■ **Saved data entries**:
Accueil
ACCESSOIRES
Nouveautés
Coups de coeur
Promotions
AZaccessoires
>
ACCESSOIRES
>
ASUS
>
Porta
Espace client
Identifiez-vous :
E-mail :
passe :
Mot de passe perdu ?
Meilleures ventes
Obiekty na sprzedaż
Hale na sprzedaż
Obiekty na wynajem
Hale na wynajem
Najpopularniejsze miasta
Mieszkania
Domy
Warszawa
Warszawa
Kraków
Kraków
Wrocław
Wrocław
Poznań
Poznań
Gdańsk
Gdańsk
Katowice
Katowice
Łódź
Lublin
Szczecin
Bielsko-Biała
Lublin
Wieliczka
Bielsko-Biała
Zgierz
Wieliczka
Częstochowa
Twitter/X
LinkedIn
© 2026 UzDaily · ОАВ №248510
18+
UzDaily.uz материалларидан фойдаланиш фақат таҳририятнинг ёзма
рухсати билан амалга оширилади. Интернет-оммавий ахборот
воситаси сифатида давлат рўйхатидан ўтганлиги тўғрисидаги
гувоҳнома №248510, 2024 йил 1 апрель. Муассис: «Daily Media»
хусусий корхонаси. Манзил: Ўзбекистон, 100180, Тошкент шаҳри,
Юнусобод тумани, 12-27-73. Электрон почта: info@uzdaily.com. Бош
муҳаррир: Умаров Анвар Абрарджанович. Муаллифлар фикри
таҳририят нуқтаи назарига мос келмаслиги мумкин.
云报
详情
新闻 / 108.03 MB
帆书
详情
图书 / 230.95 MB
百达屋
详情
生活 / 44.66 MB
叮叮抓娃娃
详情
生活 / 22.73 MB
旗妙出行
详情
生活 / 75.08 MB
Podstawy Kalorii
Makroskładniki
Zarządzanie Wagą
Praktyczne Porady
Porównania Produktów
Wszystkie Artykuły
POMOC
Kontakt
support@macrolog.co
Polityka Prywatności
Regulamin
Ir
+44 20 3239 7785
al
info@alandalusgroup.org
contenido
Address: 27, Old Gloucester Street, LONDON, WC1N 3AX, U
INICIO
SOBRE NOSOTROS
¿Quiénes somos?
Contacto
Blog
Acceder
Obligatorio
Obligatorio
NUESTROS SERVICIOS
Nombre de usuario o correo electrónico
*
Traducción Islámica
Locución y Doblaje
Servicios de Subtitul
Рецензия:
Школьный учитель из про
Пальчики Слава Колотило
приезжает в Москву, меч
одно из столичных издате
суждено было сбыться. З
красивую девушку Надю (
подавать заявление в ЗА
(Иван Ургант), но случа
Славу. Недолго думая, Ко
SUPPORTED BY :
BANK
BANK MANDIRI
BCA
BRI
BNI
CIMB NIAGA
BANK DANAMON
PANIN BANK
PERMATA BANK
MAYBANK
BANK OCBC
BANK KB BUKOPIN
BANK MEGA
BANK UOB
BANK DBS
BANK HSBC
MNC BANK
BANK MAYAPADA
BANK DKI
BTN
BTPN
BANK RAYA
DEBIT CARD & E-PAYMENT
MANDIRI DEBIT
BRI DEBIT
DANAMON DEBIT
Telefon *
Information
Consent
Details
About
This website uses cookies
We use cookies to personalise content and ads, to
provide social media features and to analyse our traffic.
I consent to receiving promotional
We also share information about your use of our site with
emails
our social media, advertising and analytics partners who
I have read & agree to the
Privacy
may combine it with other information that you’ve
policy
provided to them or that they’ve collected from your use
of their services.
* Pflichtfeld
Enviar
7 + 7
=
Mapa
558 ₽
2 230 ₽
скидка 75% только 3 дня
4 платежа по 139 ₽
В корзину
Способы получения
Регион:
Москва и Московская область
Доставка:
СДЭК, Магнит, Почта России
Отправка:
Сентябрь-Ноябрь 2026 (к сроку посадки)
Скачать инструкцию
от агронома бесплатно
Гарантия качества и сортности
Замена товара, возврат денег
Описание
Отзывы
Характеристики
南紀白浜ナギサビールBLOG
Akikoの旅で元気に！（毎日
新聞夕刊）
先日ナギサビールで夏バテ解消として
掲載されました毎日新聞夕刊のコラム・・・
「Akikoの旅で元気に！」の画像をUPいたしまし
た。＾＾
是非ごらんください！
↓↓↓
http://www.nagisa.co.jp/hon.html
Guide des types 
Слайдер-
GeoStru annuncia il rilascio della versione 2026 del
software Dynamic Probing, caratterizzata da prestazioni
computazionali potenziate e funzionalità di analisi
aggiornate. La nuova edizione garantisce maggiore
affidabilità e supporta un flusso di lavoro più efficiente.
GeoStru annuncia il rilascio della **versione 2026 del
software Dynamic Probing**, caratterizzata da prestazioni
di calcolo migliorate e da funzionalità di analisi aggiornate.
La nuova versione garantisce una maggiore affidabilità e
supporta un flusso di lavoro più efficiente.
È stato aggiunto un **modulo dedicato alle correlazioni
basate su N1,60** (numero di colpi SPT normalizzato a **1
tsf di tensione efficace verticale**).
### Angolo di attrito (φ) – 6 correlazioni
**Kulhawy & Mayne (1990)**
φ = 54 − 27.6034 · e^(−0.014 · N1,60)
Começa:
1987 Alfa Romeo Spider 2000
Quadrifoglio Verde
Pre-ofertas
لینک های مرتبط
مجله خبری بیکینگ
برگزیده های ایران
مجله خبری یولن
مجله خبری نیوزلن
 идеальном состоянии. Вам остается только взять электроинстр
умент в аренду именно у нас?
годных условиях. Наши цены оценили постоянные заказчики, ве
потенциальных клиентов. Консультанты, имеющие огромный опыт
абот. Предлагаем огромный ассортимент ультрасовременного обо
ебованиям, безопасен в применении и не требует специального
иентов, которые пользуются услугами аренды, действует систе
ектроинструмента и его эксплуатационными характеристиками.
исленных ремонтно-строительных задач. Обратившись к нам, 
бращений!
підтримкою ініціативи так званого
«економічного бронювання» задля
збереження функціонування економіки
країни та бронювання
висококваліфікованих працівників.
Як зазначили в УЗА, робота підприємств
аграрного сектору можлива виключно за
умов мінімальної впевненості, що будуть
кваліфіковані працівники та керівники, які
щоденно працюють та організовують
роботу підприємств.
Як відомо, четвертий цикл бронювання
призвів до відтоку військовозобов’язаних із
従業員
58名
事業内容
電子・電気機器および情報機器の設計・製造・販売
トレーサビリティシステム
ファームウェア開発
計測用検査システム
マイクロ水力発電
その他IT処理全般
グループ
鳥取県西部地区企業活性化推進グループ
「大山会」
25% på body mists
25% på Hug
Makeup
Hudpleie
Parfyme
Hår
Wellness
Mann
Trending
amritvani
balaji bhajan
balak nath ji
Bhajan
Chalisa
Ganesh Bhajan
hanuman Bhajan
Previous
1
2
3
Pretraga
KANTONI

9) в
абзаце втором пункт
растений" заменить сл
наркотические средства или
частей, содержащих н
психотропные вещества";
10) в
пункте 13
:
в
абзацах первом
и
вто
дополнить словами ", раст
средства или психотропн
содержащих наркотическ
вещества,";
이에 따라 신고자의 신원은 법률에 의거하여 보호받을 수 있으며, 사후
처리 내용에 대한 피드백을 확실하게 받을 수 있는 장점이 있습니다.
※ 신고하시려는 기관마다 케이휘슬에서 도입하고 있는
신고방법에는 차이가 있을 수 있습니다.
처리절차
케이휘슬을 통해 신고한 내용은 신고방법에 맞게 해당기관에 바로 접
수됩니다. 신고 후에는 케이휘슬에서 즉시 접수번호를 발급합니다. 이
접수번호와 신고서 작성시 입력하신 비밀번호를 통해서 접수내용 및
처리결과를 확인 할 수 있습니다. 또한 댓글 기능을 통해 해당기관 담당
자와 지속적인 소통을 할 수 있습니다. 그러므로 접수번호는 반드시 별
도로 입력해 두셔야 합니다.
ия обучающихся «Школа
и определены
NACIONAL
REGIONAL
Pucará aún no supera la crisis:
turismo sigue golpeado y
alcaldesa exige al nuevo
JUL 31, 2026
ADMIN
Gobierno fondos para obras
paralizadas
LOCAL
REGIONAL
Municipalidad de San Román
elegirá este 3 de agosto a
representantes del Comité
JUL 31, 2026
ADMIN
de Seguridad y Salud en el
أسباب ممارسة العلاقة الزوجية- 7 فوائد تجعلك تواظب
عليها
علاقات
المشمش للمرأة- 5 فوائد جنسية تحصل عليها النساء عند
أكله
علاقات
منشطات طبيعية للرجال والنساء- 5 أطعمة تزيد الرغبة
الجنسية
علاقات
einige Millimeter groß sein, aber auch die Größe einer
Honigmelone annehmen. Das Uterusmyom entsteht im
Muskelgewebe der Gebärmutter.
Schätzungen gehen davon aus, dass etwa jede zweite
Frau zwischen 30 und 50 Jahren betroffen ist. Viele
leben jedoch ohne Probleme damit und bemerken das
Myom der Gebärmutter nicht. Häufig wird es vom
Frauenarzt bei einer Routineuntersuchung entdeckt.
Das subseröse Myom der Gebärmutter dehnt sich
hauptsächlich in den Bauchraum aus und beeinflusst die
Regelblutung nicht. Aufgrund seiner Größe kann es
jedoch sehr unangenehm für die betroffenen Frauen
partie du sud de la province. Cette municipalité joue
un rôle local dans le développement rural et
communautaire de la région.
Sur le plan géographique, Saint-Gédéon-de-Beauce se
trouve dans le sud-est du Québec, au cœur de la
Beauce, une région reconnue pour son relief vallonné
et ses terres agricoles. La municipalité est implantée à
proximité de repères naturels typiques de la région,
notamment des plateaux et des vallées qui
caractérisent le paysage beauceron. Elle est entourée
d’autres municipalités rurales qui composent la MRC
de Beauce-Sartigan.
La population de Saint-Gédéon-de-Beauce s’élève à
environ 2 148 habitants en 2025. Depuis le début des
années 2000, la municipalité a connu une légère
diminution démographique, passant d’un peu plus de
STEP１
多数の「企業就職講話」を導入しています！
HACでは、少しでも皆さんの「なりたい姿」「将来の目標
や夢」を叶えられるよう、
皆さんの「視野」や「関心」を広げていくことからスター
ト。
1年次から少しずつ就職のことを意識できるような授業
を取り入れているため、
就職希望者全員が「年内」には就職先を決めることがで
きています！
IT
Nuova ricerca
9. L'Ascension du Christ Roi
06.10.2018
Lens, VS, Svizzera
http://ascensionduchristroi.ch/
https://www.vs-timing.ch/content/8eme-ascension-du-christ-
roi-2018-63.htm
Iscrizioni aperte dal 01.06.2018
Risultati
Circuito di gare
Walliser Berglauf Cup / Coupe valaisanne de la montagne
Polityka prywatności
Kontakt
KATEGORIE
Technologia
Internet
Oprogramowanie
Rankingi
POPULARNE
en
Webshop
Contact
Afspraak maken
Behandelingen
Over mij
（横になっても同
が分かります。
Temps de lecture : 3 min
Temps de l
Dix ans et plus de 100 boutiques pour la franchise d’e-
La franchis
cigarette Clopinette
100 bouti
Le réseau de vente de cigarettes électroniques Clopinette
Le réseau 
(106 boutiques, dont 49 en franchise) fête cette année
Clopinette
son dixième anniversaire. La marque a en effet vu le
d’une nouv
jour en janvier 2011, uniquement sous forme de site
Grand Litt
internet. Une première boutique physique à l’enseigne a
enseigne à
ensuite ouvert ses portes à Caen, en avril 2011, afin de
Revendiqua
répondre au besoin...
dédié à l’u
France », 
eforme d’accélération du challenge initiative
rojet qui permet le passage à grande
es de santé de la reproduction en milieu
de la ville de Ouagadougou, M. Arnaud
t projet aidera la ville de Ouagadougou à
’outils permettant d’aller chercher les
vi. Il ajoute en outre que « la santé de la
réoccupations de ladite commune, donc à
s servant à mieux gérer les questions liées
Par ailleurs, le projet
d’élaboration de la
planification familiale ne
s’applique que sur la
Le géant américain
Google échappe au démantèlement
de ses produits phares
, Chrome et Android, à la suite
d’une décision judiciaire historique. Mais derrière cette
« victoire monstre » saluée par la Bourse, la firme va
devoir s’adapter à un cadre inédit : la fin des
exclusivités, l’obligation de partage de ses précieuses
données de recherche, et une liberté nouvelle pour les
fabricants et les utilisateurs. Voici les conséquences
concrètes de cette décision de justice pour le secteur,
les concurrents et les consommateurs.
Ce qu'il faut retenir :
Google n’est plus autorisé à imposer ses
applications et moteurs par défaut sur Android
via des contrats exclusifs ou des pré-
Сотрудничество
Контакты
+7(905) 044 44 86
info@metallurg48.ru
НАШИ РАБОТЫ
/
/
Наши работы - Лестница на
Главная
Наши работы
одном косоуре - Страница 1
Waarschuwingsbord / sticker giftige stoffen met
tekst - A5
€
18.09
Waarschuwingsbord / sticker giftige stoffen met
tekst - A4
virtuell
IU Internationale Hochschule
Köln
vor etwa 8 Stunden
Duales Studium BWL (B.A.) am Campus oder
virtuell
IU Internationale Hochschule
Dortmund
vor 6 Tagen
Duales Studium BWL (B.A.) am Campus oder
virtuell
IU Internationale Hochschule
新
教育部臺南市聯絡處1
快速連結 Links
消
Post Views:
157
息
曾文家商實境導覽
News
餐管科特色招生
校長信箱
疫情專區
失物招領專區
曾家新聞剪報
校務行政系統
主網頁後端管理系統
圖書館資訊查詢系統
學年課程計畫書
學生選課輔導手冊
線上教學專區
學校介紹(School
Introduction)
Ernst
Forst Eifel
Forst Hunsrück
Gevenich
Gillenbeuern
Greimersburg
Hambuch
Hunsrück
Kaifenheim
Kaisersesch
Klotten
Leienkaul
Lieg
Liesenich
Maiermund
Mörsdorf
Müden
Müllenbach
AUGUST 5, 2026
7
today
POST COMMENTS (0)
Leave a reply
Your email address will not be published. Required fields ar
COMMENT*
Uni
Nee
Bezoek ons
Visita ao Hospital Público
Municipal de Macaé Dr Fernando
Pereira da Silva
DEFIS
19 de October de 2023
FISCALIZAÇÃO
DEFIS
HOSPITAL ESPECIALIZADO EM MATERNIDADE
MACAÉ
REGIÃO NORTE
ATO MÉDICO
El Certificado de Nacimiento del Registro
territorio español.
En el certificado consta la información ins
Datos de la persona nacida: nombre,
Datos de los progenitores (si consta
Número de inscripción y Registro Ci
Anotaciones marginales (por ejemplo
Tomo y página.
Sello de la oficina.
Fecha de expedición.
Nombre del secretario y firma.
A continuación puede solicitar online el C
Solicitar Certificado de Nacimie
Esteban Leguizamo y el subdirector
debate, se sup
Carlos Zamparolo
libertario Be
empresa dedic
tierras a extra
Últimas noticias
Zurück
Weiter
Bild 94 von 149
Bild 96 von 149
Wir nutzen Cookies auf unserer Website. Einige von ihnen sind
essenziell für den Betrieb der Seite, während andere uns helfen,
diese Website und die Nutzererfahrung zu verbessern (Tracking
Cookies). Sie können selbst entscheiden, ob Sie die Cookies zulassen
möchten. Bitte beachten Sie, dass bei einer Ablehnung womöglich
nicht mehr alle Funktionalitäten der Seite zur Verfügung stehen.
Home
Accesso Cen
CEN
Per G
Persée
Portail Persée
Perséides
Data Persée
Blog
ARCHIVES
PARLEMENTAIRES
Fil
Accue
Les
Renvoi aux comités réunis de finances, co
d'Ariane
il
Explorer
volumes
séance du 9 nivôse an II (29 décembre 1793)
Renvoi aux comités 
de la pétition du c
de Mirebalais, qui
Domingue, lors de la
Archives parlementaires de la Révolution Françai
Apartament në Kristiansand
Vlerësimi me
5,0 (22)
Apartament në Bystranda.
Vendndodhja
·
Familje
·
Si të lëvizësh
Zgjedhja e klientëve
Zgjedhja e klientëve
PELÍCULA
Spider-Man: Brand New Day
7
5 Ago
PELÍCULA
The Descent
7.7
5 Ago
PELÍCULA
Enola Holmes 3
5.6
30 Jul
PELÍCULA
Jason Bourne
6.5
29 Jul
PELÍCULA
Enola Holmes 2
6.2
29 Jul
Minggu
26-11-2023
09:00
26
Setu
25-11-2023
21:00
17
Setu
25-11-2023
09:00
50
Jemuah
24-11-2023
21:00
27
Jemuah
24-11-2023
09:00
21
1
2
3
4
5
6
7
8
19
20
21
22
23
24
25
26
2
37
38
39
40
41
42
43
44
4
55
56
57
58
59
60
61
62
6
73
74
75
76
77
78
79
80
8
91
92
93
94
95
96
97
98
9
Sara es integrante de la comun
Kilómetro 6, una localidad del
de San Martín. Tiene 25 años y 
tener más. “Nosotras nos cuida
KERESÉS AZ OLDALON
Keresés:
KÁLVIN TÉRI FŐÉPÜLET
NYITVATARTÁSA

■ **To-do item**:
Look through the entries above and list every line containing "підприємств".

■ **Answer for this exercise**:
Як зазначили в УЗА, робота підприємств
роботу підприємств.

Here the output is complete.